Data orchestrator Hammerspace has produced an AI reference architecture (RA) and is testing its GPUDirect compliance.
Hammerspace provides a global parallel filesystem enabling data in globally distributed and disparate sites to be located, orchestrated and accessed as if it were local. It’s RA is for a data architecture used for training inference for Large Language Models (LLMs) within hyperscale environments. GPUDirect is an Nvidia file access protocol enabling NVMe storage to send data to and receive data from Nvidia’s GPUS without a host server being involved and delaying the data transfer. A Hammerspace front-ended file storage system can now be used to feed data to LLM training systems with hundreds of billions of parameters and tens of thousands of GPUs.
David Flynn, Hammerspace Founder and CEO, said in a statement: “The most powerful AI initiatives will incorporate data from everywhere. A high-performance data environment is critical to the success of initial AI model training. But even more important, it provides the ability to orchestrate the data from multiple sources for continuous learning. Hammerspace has set the gold standard for AI architectures at scale.”
Hammerspace’s software uses parallel NFS. It says a parallel file system architecture is critical for training AI as countless processes or nodes need to access the same data simultaneously. Its orchestration software provides an AI training data pipeline that can deliver the necessary data to very large numbers of GPUs.

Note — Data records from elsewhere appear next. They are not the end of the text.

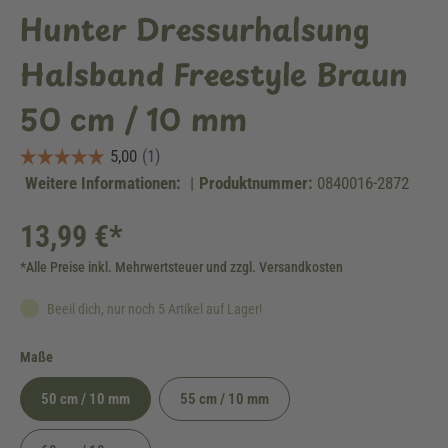
Hunter Dressurhalsung
Halsband Freestyle Braun
50 cm / 10 mm
Weitere Informationen:
|
Produktnummer:
0840016-2872
13,99 €*
*Alle Preise inkl. Mehrwertsteuer und zzgl. Versandkosten
Beeil dich, nur noch 5 Artikel auf Lager!
auswählen
Maße
50 cm / 10 mm
55 cm / 10 mm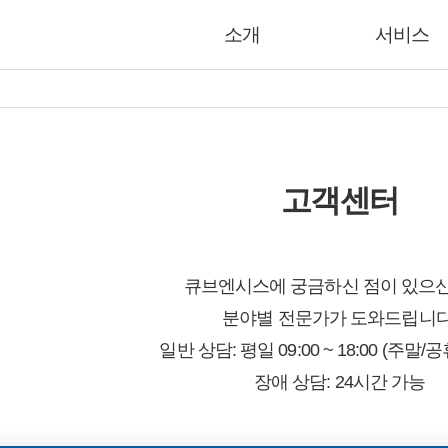
소개
서비스
고객센터
큐브엔시스에 궁금하신 점이 있으
분야별 전문가가 도와드립니다
일반 상담: 평일 09:00 ~ 18:00 (주말/
장애 상담: 24시간 가능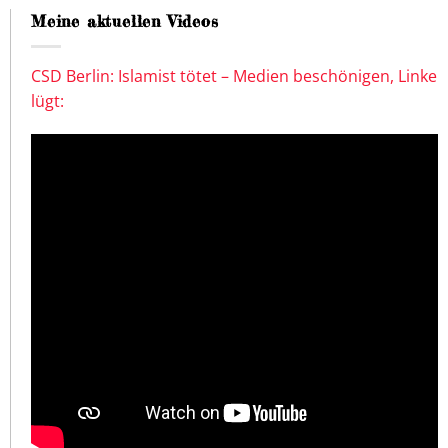
Meine aktuellen Videos
CSD Berlin: Islamist tötet – Medien beschönigen, Linke
lügt: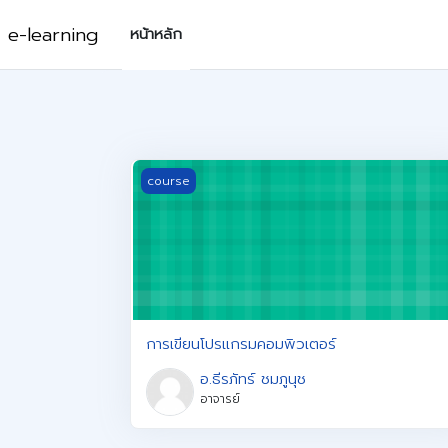
ข้ามไปที่เนื้อหาหลัก
e-learning
หน้าหลัก
การเขียนโปรแกรมคอมพิวเตอร์
course
การเขียนโปรแกรมคอมพิวเตอร์
อ.ธีรภัทร์ ชมภูนุช
อาจารย์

The AI RA involves several components:
- Client servers
- DSX (Data Storage eXtension) storage nodes with NVMe SSDA
- Anvil Metadata service nodes
- NFS v3 data path between storage nodes, client servers and GPUs
- pNFS v4.2 control path between metadata servers and client servers
The DSX storage node can be bare metal, virtual or containerized software, and provide parallel linearly scalable performance from any block storage.
A diagram, based on an actual Hammerspace installation at a customer site, shows how they are related:
The Hammerspace parallel file system client is an NFS4.2 client built into Linux, using Hammerspace’s FlexFiles (Flexible File Layout) software in the Linux distribution. This enables standard Linux client servers to achieve direct, high-performance access to data via Hammerspace’s software.
The storage nodes can be existing commodity white box Linux servers, Open Compute Project (OCP) hardware, Supermicro servers or NAS filers. Hammerspace says that, by using training data wherever it’s stored, it streamlines AI workloads by minimizing the need to copy and move files into a consolidated new repository.
At the application level, data is accessed through a standard NFS file interface to ensure direct access to files in the standard format applications are typically designed for. There is no need for sophisticated parallel file systems such as Lustre or Storage Scale (GPFS as was). A second diagram shows the possible data sources to the AI pipeline:
An IEEE article, “Overcoming Performance Bottlenecks With a Network File System in Solid State Drives” by David Flynn and Thomas Coughlin, describes how the Hammerspace software provides a high-speed data path. It discusses the idea of a decentralized storage architecture with elements of file systems embedded in solid state drives.
The authors note that: “With Network File System (NFS) v4.2, the Linux community introduced a standards-based software solution to further drive speed and efficiency. NFSv4.2 allows workloads to remove the file server and directory mapping from the data path, which enables the NFSv3 data path to have uninterrupted connection to the storage.” This is partly because the metadata server is out of the data path.
It then says: “Yet another data path efficiency is now available leveraging GPUDirect architectures. This passes a single PCIe hop and copy through the host CPU and memory offering similar data path efficiencies to those of NVMe-oF.”
Hammerspace presented at a TechLive event in London on November 16 and B&F asked if Hammerspace had ideas about actually supporting GPUDirect itself. Molly Presley, SVP Marketing for the company said: “Hammerspace is testing Nvidia GPUDirect now.”
Since a Hammerspace installation is a front end to existing filers, that implies it could provide a GPUDirect connection to those filers, whether they natively supported GPUDirect or not. Was this the case? Presley said: “Yes.”
Hammerspace can provide GPUDirect access to files stored in a shared environment.
If this is the case then, as long as AMD and Intel GPUs support RDMA, Hammerspace could theoretically provide GPUDirect-level data access speeds to those GPU systems. No other supplier, as far as we know, can so far do this.